Viel Spaß hatten alle Beteiligten an den über viele Jahre hinweg organisierten interkulturellen Fußballturnieren im Stadion des Friedens. Zusammen mit dem Roten Stern Leipzig haben jeweils bis zu 10 spontan gebildete Fußballmannschaften, größtenteils aus Asylbewerbern bestehend, miteinander gekickt. Selbst kriegerische Auseinandersetzungen zwischen verschiedenen Herkunftsländern haben niemals das gegenseitige friedliche Kräftemessen gestört.

2019 und 2020 haben wir gemeinsam mit anderen Initiativen vor der Erstaufnahmeeinrichtung Begegnungsfeste mit den Geflüchteten durchgeführt, um Abwechslung im eher tristen Alltag zu schaffen und eine Begegnung mit den Anwohner*innen zu ermöglichen.

Weitere Aktivitäten waren die Organisation öffentlicher Kolloquien zu den Themen Migration und interreligiöser Dialog. Hierbei wurde der Bürgerverein Gohlis über mehrere Jahre hinweg durch Mittel aus dem Landesprogramm Weltoffenes Sachsen unterstützt. Dazu kommen regelmäßige Vortrags- und Diskussionsveranstaltungen im Rahmen Internationalen Wochen gegen Rassismus sowie während der Interkulturellen Woche. Dies hat zur gesellschaftlichen Vernetzung der Menschen und Initiativen vor Ort beigetragen, deren Ziel ein solidarisches Zusammenleben aller Menschen ist. Auch dem ist zu verdanken, dass Gohlis kein leichtes Pflaster für eine rechtsradikale Mobilisierung wurde.

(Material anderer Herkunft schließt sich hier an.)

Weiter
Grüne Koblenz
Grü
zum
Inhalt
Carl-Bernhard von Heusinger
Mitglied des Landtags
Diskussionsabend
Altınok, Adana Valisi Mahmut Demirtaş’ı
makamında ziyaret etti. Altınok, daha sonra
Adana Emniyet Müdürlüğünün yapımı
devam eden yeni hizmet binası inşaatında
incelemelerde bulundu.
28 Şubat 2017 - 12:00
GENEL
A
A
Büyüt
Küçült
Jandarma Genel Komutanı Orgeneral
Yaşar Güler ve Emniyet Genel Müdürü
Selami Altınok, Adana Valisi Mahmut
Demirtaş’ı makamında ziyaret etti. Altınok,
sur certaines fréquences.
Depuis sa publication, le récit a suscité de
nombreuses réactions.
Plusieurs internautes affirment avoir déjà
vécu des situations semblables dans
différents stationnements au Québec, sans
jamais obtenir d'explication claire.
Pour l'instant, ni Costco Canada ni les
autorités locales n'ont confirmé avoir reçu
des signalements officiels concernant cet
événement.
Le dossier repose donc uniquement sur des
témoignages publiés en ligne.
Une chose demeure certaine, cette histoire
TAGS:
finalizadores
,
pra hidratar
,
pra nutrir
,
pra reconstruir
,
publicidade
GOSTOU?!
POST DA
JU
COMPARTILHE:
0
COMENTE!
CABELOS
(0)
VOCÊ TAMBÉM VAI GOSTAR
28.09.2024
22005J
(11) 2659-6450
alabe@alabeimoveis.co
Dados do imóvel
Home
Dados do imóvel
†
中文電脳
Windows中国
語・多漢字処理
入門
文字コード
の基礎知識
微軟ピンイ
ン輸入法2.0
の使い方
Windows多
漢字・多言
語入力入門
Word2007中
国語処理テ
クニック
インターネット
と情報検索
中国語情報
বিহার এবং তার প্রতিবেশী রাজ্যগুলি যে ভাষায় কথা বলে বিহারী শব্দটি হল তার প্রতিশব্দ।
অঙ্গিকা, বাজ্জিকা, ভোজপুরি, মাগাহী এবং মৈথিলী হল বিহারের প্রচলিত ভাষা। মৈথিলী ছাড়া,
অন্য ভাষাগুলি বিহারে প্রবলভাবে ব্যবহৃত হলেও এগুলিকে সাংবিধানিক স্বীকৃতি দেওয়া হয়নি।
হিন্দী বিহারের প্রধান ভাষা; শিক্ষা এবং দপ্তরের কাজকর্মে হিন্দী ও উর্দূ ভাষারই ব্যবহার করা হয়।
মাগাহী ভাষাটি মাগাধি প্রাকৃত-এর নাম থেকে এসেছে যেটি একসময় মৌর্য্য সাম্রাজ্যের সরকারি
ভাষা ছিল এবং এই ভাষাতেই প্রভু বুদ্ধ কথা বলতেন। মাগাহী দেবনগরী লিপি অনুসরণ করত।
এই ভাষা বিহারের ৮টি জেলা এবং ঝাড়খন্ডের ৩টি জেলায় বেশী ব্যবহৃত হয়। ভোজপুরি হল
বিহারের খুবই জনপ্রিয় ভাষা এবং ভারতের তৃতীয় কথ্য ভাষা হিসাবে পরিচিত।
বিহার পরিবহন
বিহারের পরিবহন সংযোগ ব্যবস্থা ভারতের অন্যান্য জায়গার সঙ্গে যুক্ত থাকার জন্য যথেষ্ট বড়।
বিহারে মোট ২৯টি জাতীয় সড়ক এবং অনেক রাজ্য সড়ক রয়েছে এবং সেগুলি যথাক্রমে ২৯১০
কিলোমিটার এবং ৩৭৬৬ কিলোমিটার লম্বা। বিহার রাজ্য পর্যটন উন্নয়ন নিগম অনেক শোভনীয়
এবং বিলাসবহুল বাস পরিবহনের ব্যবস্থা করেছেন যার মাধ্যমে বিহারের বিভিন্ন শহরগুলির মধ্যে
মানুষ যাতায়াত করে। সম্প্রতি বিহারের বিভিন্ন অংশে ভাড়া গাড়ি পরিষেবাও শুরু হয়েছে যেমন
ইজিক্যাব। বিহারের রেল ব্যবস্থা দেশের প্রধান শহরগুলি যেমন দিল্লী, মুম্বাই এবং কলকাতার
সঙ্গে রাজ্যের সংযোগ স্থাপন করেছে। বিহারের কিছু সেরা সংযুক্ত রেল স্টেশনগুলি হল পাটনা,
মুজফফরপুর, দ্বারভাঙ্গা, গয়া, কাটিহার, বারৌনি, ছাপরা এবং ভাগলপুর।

„Weltoffenes Gohlis“ ist nicht unpolitisch. Bei Angriffen auf die demokratische Grundordnung sind wir Teil des gewaltfreien Gegenprotestes. Griffen Aufläufe von „Legida“ oder anderen rechtsradikalen Bündnissen auf den Leipziger Norden über, hat WoG auch selbst Gegenkundgebungen angemeldet. Und selbstverständlich melden wir uns öffentlich zu Wort, wenn Bekundungen des Antisemitismus das gesellschaftliche Klima vergiften.

Neues Thema wurde in den letzten Wochen die Solidarität mit den im Zuge des russischen Angriffskrieges nach Leipzig geflüchteten Ukrainer*innen. „Weltoffenes Gohlis“ hat sich an vielen entsprechenden Aktivitäten beteiligt, beispielsweise an einem Solidaritätskonzert am 2. April vor dem Gohliser Schlösschen.

Mein Fazit des mittlerweile 9-jährigen Engagements des Bürgervereins für religiöse und kulturelle Vielfalt im Leipziger Norden ist, dass es mit viel Engagement gelungen ist, Menschen zum demokratischen und humanitären Engagement zu ermutigen, zu vernetzen sowie durch Dialog das friedliche Miteinander zu fördern.